= Thomas Kessner =

American historian

Thomas Kessner is an American historian, a distinguished professor at City University of New York, and an author.

==Education==
Kessner is a graduate of Brooklyn College (1963) and earned his doctorate at Columbia University in 1975 with distinction.

==Career==
He was appointed as distinguished professor at Graduate Center of the City University of New York in 2005. His special areas of interest are American urban and social history and the history of New York City.
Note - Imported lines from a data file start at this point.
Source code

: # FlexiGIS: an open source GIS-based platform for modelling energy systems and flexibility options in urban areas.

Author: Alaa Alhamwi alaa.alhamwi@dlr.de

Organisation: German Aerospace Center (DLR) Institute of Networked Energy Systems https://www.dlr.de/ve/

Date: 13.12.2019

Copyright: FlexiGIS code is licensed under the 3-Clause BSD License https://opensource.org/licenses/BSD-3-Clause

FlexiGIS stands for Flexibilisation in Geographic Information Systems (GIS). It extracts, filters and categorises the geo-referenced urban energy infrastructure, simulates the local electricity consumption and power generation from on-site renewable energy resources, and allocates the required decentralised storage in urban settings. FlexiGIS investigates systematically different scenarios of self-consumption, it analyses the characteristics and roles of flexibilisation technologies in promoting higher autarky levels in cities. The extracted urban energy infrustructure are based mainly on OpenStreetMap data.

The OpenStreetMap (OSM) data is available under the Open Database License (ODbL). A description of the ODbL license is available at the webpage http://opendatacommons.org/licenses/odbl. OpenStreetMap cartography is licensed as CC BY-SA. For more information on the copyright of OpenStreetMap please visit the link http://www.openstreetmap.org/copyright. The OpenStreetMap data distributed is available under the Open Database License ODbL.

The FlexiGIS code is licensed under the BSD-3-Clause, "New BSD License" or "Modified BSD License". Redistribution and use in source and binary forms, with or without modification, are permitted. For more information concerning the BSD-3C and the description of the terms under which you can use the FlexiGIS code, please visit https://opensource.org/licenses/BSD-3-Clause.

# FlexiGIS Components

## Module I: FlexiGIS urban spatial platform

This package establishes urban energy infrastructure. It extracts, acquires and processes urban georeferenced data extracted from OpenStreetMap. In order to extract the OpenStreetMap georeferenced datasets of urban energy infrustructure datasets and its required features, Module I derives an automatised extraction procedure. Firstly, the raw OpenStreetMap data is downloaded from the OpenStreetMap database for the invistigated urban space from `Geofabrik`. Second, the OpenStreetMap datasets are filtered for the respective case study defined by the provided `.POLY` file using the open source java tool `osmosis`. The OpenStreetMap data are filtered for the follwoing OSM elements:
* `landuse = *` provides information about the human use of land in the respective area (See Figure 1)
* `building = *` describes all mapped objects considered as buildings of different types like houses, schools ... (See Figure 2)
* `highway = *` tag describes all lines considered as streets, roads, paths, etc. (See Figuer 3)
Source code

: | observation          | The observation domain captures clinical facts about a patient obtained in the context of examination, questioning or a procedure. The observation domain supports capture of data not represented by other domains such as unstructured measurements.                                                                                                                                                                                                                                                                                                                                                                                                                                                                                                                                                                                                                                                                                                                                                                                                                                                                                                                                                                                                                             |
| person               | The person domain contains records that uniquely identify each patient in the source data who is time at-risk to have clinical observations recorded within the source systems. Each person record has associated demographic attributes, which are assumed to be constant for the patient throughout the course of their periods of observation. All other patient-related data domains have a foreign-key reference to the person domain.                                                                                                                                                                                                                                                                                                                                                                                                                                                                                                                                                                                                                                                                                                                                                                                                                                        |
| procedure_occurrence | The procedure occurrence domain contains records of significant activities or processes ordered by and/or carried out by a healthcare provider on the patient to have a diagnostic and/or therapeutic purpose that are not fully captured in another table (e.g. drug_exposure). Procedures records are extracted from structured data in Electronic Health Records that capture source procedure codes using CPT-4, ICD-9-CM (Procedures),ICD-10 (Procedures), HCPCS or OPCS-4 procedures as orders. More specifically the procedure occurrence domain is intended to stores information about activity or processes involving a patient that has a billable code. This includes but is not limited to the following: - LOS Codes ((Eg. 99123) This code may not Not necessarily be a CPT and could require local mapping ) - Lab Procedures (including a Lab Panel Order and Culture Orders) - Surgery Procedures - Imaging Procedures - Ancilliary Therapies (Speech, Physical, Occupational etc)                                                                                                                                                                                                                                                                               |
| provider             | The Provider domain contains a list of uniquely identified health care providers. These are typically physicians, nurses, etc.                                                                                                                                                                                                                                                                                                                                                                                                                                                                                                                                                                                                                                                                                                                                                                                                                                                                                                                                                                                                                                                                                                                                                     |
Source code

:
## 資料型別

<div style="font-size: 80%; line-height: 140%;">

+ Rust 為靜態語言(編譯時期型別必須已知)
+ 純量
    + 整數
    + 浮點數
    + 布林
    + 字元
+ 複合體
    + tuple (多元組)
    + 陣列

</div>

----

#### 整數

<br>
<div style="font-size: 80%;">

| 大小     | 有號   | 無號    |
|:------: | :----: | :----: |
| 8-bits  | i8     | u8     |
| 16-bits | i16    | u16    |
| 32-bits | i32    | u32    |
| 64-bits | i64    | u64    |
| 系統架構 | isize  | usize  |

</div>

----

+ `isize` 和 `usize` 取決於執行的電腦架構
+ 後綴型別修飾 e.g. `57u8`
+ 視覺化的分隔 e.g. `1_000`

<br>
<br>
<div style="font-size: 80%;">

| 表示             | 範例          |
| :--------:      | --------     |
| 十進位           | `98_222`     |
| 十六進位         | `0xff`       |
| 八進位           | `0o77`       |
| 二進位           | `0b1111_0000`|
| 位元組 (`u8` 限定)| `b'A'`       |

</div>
He has served as a consultant to the New York City Board of Education, the Ellis Island Museum, the New-York Historical Society, the Museum of the City of New York, and many other scholarly and professional institutions. He was also an associate editor for The Encyclopedia of New York City and has directed more than half a dozen NEH summer seminars for college and high school teachers.

==Selected works==

===Books===
- The Flight of the Century: Charles A. Lindbergh and the Rise of American Aviation (2010)
- Capital City: New York City and the Men Behind America’s Rise to Economic Dominance, 1860–1900 (2003)
- Fiorello H. LaGuardia and the Making of Modern New York (1989)
- The Golden Door (1977), a study of immigrant life and economic mobility in New York City.
co-authored with Betty Boyd Caroli
- Today's Immigrants, Their Stories: A New Look at the Newest Americans (1983)

===Articles===
- "The New Deal", Gilder Lehrman Institute of American History

==Awards==
Kessner’s work has garnered awards and fellowships from the Rockefeller Foundation, the National Endowment for the Humanities, and the American Council of Learned Societies.